> **Study text**
————————
MI has previously reported that the HIA agreed a budget of up to €150,000 to spend on its public information campaign for LCR for 2016, and that it spent €730,000 on its advertising campaign in the run-up to the launch of LCR in 2015.

LCR, also known as ‘late entry loading’, commenced on 1 May 2015 and was introduced by former Minister for Health Leo Varadkar. The new regime means that anyone aged over 34 years who did not have private health insurance before that deadline now has to pay higher rates if they do take out a policy. LCR proved politically controversial at the time of its launch.

The Authority spokesperson told MI that one of its principal functions is “to take such action as it considers appropriate to increase the awareness of members of the public of their rights as consumers of health insurance and of health insurance services available to them”.

The spokesperson said that this function is established as a strategic goal of the organisation in its Strategic Plan 2016-2018.

The Authority recently published the results of its public consultation process on LCR. The report has been delivered to the Department of Health. The process was undertaken “in order to review the legislation, and received 23 submissions from interested parties and stakeholders”, according to the Authority.

“The report makes a number of recommendations, such as providing a credit for individuals who have spent periods abroad, a provision to provide a credit for gaps in insurance of up to three years and a suggestion to limit loadings to a period of 10 years.”
————————
> **Data to examine**
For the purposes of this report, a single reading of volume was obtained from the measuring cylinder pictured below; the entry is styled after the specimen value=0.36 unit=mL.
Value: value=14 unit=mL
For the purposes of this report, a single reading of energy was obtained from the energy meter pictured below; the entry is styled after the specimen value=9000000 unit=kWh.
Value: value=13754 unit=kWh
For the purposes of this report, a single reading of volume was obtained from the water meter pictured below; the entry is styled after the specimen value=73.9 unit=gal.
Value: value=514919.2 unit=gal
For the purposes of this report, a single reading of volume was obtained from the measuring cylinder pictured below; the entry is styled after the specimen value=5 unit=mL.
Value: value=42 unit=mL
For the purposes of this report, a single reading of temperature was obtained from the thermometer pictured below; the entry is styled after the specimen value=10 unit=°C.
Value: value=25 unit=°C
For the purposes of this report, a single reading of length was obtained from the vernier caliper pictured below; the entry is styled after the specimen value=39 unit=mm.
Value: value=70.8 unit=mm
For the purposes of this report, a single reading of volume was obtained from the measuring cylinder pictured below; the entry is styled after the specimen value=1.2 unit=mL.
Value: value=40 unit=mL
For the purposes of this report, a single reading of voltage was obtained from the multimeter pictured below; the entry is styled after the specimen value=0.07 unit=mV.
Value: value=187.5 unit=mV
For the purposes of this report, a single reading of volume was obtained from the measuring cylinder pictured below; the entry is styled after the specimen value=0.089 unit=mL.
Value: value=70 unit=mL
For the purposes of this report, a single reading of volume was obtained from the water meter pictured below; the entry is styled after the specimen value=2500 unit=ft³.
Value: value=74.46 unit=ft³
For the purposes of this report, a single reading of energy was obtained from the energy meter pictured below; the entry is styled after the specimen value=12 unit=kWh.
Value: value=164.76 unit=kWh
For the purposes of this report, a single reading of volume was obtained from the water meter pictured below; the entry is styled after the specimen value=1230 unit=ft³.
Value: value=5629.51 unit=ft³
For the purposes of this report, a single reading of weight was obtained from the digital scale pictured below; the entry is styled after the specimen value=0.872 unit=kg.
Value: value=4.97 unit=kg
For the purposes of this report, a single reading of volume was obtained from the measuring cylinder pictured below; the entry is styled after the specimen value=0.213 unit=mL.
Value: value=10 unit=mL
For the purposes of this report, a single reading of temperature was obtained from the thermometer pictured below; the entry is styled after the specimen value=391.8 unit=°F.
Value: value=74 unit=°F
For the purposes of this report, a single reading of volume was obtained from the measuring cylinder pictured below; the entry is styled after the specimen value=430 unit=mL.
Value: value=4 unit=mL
————————
In the health insurance text, on what date did LCR begin?

1 May 2015